Furthermore, it incorporates fuzzy logic, which adds flexibility both in terms of the functionality of the method and in terms of making the outcome easy to understand for the common people (users). Moreover, the number of features considered by the model is the minimum and there is no need for real-time feedback from sensors or other hardware devices. This not only reduces the cost, but it also reduces the runtime required.

The purpose of assigning RL to the values of the projected gas emissions is the flexible and broader understanding of the degree of air pollution risk and the effective and reliable warning of the society as a measure of public health protection policy. This is achieved by using the minimum resources in terms of cost and in terms of processing time. Everyone can be informed at no cost by using a cheap mobile device.

The proposed approach uses semi-supervised learning, which is one of the most rational and realistic machine learning methods.

The FuSSFFra algorithm allows the division of the available dataset in homogeneous sectors, based on the classification of first time seen samples, according to their distribution. This results in the enhancement of the learning process. The classification becomes faster and easier as it is performed with the minimum potential volume of resources. The FuSSFFra was successfully tested as a standalone system and in comparison with other methodologies.

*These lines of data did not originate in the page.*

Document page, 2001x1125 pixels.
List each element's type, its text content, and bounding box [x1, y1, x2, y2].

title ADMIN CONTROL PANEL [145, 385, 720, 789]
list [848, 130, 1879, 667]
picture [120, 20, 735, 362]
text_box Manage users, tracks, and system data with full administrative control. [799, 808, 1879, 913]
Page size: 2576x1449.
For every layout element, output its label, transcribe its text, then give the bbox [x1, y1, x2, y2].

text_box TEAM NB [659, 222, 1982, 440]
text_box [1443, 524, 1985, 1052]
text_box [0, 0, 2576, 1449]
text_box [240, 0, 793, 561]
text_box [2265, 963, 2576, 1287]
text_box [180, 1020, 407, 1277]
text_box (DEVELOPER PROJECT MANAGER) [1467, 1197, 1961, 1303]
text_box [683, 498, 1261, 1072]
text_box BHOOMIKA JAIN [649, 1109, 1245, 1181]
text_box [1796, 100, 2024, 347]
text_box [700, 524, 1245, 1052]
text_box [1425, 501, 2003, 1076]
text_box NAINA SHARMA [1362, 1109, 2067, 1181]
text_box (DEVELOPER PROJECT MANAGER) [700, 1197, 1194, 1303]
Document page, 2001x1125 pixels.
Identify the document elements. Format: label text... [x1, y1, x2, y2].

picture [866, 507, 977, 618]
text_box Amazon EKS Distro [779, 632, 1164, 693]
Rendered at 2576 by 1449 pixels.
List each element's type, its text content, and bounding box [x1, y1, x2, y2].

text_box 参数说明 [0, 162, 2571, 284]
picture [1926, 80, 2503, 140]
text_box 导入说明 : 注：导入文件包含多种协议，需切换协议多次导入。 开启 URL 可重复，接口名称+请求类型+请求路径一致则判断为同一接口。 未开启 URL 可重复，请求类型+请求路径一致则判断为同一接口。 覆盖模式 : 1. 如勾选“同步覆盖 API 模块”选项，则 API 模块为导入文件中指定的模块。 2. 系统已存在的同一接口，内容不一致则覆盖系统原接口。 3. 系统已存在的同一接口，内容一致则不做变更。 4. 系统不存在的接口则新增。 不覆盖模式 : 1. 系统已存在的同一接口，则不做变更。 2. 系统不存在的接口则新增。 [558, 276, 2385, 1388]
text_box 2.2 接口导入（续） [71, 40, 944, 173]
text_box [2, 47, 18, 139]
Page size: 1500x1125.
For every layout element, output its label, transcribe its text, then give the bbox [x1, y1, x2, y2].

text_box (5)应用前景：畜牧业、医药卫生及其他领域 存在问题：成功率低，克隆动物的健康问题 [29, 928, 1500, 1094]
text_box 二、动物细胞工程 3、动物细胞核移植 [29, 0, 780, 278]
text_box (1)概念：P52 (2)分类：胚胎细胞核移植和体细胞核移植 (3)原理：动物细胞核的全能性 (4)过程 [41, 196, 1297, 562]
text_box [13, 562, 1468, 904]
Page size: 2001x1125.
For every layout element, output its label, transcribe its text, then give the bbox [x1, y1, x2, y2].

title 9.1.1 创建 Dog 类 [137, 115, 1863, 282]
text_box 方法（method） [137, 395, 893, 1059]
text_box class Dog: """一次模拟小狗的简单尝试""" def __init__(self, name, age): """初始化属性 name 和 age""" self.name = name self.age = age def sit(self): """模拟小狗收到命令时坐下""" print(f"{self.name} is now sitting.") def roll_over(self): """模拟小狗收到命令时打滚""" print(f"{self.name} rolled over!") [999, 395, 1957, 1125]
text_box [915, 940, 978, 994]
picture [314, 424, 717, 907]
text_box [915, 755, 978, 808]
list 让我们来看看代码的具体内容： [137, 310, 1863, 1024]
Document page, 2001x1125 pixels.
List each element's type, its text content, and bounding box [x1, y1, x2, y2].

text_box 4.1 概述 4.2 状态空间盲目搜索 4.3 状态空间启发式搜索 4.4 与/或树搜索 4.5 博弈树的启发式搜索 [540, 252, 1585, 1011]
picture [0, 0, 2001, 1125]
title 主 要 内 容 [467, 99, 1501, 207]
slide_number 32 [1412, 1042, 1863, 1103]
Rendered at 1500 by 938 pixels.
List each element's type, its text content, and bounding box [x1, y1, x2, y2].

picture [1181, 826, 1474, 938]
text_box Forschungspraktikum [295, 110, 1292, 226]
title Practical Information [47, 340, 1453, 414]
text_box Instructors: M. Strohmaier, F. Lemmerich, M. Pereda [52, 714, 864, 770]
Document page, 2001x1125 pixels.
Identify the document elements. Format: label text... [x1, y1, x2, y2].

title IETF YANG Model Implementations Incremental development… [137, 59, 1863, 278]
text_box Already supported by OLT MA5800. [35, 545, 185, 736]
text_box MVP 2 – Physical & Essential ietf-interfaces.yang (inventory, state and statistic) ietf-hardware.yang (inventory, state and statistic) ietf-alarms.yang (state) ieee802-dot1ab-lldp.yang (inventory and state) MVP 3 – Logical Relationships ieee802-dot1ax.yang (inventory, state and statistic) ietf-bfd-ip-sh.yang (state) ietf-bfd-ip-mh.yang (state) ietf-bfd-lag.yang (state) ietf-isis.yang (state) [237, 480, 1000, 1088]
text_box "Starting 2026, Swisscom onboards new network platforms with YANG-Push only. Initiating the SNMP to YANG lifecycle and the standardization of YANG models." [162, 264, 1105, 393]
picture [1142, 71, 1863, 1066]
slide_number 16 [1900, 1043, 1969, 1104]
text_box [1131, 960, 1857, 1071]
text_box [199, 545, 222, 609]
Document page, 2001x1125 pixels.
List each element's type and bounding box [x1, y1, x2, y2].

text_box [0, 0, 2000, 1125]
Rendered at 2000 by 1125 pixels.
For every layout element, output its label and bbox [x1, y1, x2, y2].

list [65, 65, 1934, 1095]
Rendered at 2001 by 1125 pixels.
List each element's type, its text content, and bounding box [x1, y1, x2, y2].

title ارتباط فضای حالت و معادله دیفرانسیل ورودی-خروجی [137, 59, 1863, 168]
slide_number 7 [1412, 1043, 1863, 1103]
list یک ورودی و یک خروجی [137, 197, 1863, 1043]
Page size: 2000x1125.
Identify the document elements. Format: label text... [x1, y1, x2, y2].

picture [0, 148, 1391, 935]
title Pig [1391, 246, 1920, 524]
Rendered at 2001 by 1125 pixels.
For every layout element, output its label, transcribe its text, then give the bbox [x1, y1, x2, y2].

Future work will include its application and testing with other datasets, not necessarily meteorological or air quality related. Also, the semi-supervised algorithm can be potentially used in a comparative mode with other classification algorithms. Finally, since the FuSSFFra works well for the city of Athens, it would be essential to run it for other areas with different climate and it would be great to try to project in the future by considering climate change for the areas under study.